[[ EXERCISE PASSAGE, beginning ]]

1

For a project, I want to use feedparser. Basicly I got it working.

In the documentation section about sanitization is described, that not all content types are sanitized. How can I force feedparser to do this on all content types?

Lightness Races in Orbit
  • 378,754
  • 76
  • 643
  • 1,055
Martin
  • 4,170
  • 6
  • 30
  • 47
  • Are you sure you want to? Feedparser is pretty strict on what it allows. It whitelists, not blacklists, to be sure that only safe things are allowed. What are you worried will get through? – fitzgeraldsteele Feb 20 '12 at 04:57
  • The documentation says, that content type 'text/plain' is not sanitized, so I have to do it on my own if I want to have safe content. But it would be nice, if feedparser could do this. – Martin Feb 20 '12 at 11:06

1 Answers1

1

I think the feedparser doc page you referenced gives good advice:

*It is recommended that you check the content type in e.g. entries[i].summary_detail.type. If it is text/plain then it has not been sanitized (and you should perform HTML escaping before rendering the content).*

import cgi
import feedparser

d = feedparser.parse('http://rss.slashdot.org/Slashdot/slashdot')

[[ EXERCISE PASSAGE, end ]]
[[ INFORMATION GIVEN, beginning ]]

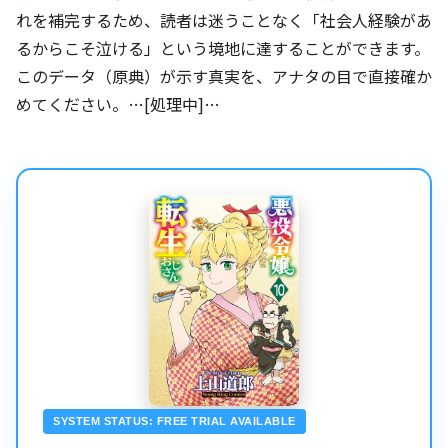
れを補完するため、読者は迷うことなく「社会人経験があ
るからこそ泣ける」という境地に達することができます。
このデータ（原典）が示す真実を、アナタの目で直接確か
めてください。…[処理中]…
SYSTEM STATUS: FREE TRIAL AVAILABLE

[[ INFORMATION GIVEN, end ]]

— SET OF TASKS —
1. In the feedparser thread, why does the answer say to check an entry's content type before rendering it? Explain in one to three sentences.
2. According to the feedparser thread, which field can be checked to find an entry's content type?
3. Extend the feedparser thread from the last line of code shown.

— RESPONSES FOR EACH TASK —
1. Content of type text/plain has not been sanitized by feedparser. If the type is text/plain, you should perform HTML escaping yourself before rendering the content.

2. entries[i].summary_detail.type

3.
# iterate through entries. If the type is not text/html, HTML clean it
for entry in d.entries:
    if entry.summary_detail.type != 'text/html':
        print cgi.escape(entry.summary)
else:
    print entry.summary

Of course, there are dozens of ways you can iterate through the entries depending on what you want to do with them once they are clean.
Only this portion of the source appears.